++++ SOURCE EXTRACT

All told Intel, is making the following claims about its Performance-core architecture versus the previous gen Cypress Cove at ISO frequency (like clock speeds)…
  • A 19% average performance lift over a wide range of general purpose workloads versus Intel’s current 11th Gen Core processors
  • Better memory parallelism and improved execution parallelism with lower latency and support for bigger application footprints.
  • Support for Intel Advanced Matrix Extensions (AMX) for data center products based on Alder Lake architecture that includes hardware-assisted processing for faster matrix multiply operations in AI acceleration.

++++++++
++++ DATA PROVIDED

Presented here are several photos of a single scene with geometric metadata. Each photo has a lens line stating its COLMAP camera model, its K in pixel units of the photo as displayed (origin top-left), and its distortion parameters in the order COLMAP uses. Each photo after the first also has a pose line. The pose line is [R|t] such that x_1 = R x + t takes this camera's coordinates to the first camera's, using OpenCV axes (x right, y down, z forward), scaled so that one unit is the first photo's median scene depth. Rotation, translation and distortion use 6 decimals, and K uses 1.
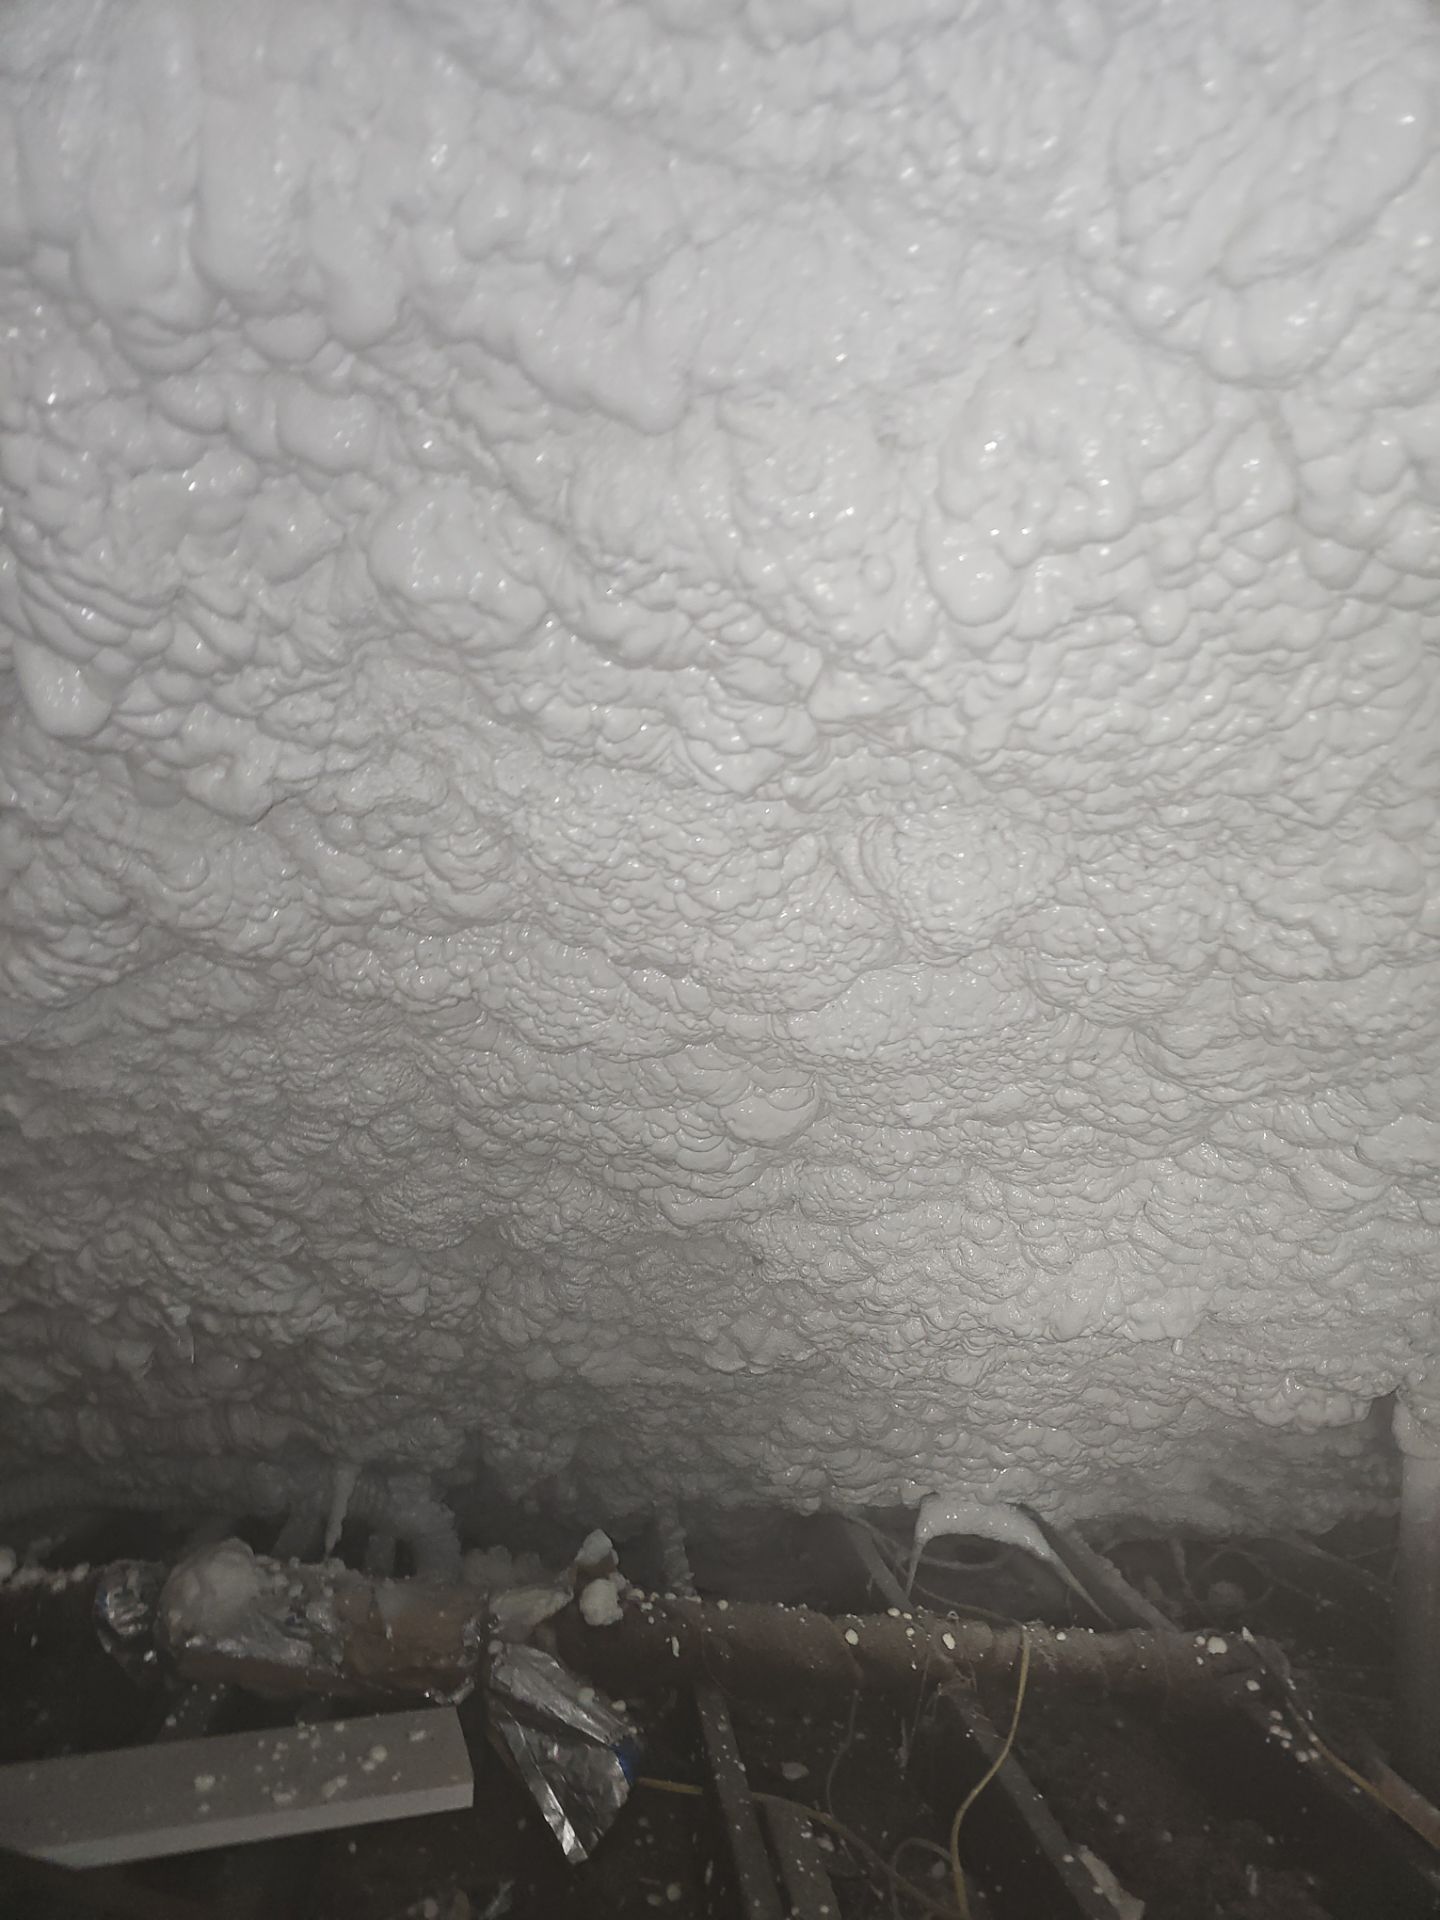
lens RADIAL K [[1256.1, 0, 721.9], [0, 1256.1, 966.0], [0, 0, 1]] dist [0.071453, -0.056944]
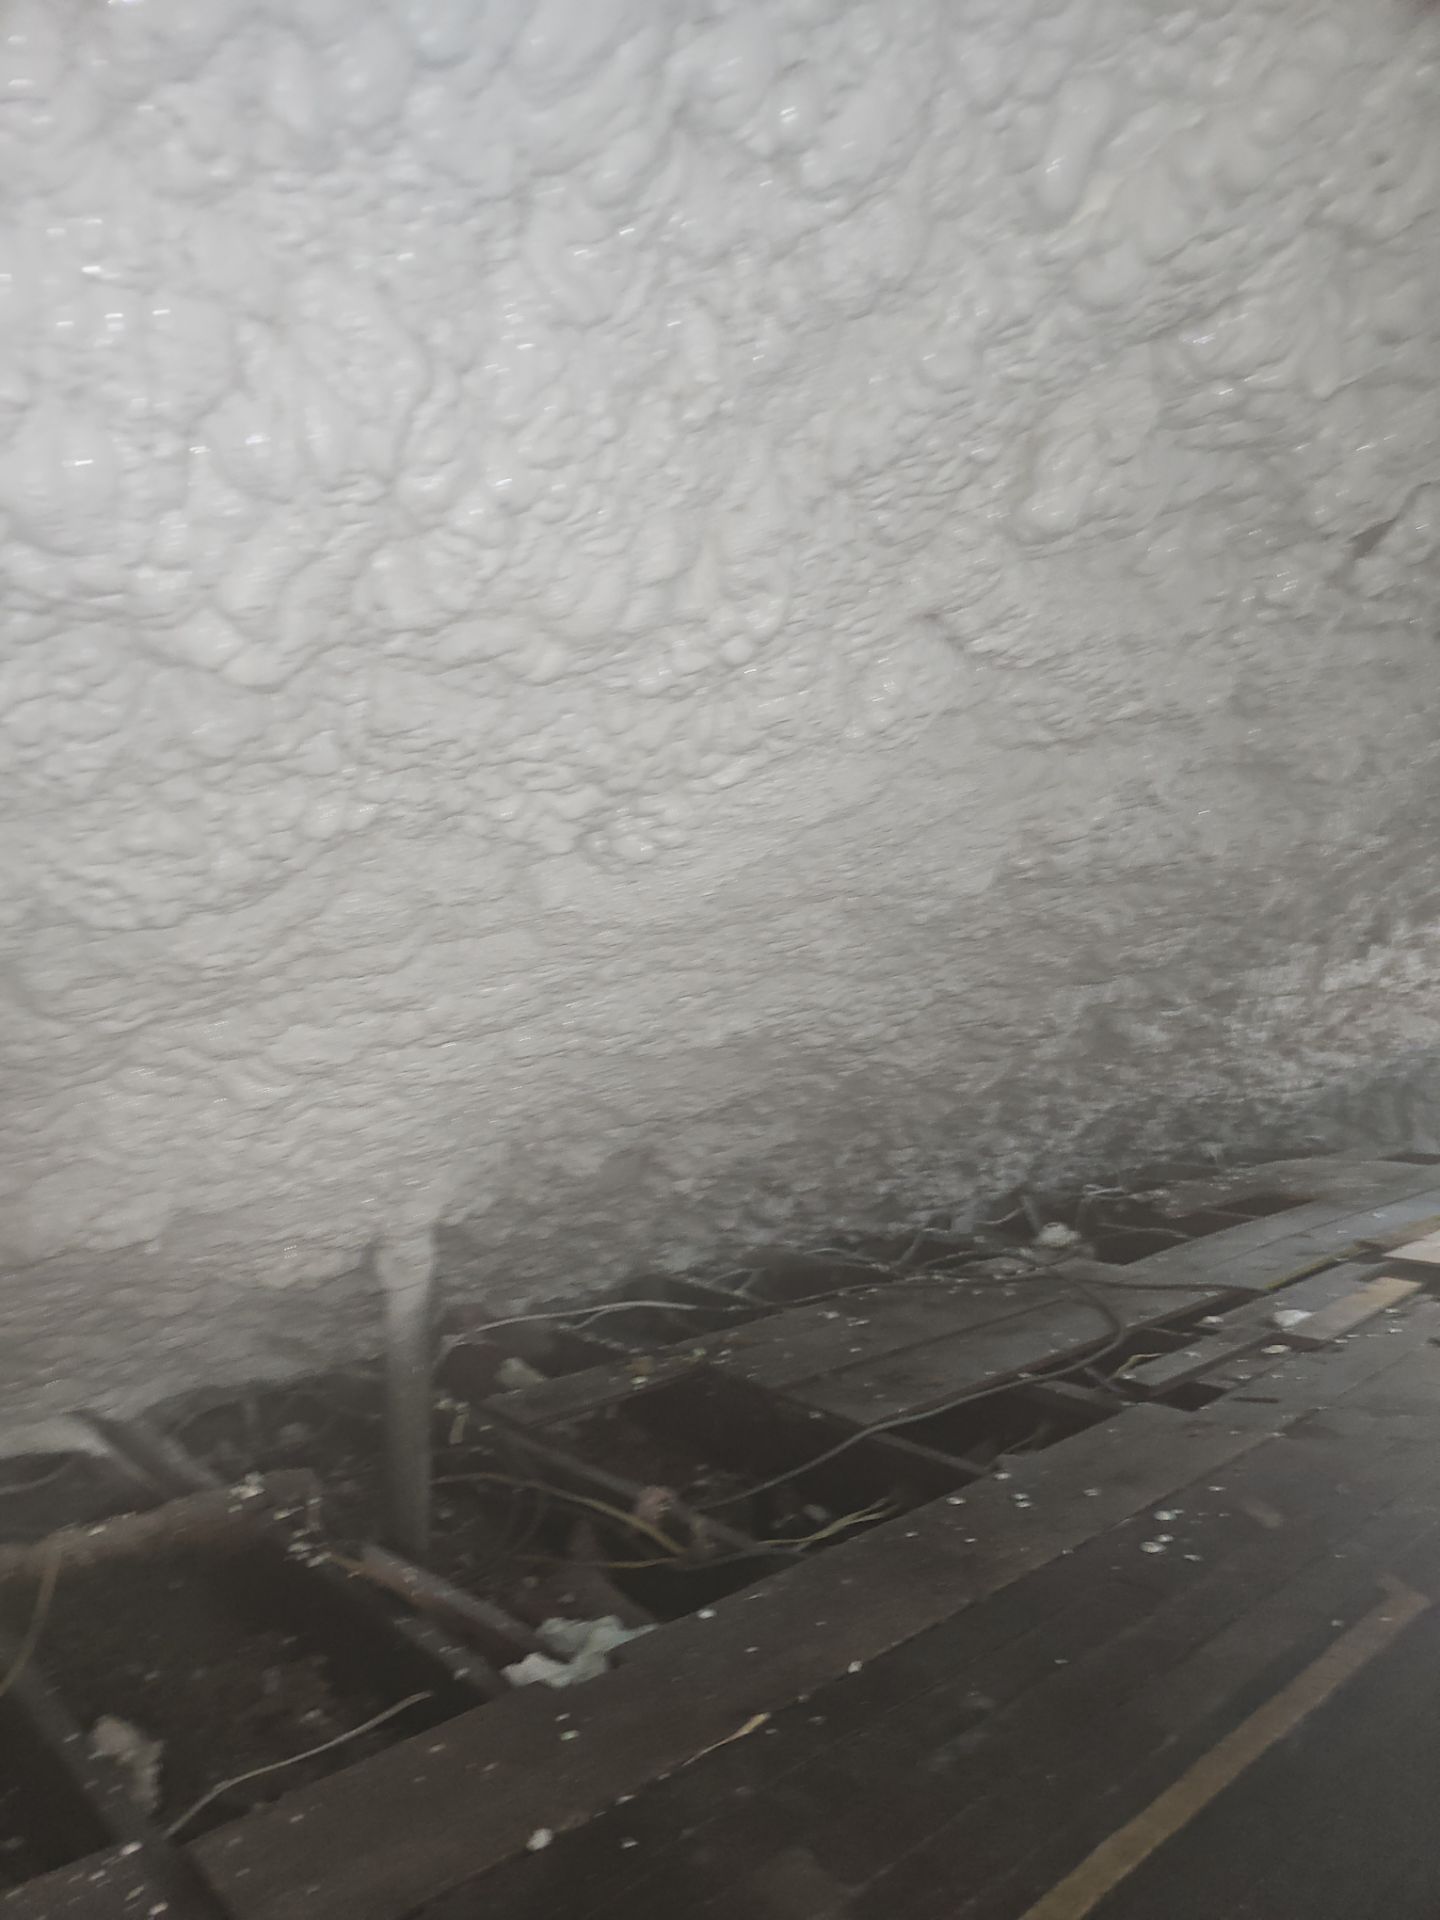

++++++++

- WORK ORDER A: In the Performance-core text, rewrite the bullet beginning "Support for Intel Advanced Matrix Extensions" as one shorter sentence that keeps its main facts.
- WORK ORDER B: From the Performance-core text, extract word for word the part that opens with the words containing "All told Intel, is" and closes with "in AI acceleration.".
- WORK ORDER C: Write what comes next in the Performance-core text, picking up after its final bullet.

- TASK ANSWER A: Alder Lake-based data center products support Intel AMX, which adds hardware-assisted processing to speed up matrix multiplication for AI acceleration.

- TASK ANSWER B:
All told Intel, is making the following claims about its Performance-core architecture versus the previous gen Cypress Cove at ISO frequency (like clock speeds)…
  • A 19% average performance lift over a wide range of general purpose workloads versus Intel’s current 11th Gen Core processors
  • Better memory parallelism and improved execution parallelism with lower latency and support for bigger application footprints.
  • Support for Intel Advanced Matrix Extensions (AMX) for data center products based on Alder Lake architecture that includes hardware-assisted processing for faster matrix multiply operations in AI acceleration.

- TASK ANSWER C:
alder lake performance core performance increase
Alder Lake Performance-core Geomean Performance Gains In General Purpose Workloads

As you can see in the graph above, Intel is illustrating the geometric mean performance gain of Alder Lake's Performance-core versus its current 11th Gen Core architecture code named Cypress Cove. The benchmark metrics here (if you scan the fine print foot notes) are a mix of tests, including SPEC CPU 2017, SYSmark 25, Crossmark, PCMark 10, WebXPRT3, and Geekbench 5.4.1. As you can see, on average there's about a 19% lift, while some results are 1.6X (60%) though a couple actually do land right around the 1X performance line.

Also, It’s important to note that Alder Lake’s Performance-core AMX hardware engine is targeted for data center (Sapphire Rapids Xeon) products only for now and will not be in Alder Lake consumer or enterprise client processor implementations. However, Intel Advanced Matrix Extensions and the Tiled Matrix Multiplication Accelerator in Xeon versions of Alder Lake are claimed to offer an 8X uplift in int8 precision throughput, which will be a key differentiator in AI inferencing applications.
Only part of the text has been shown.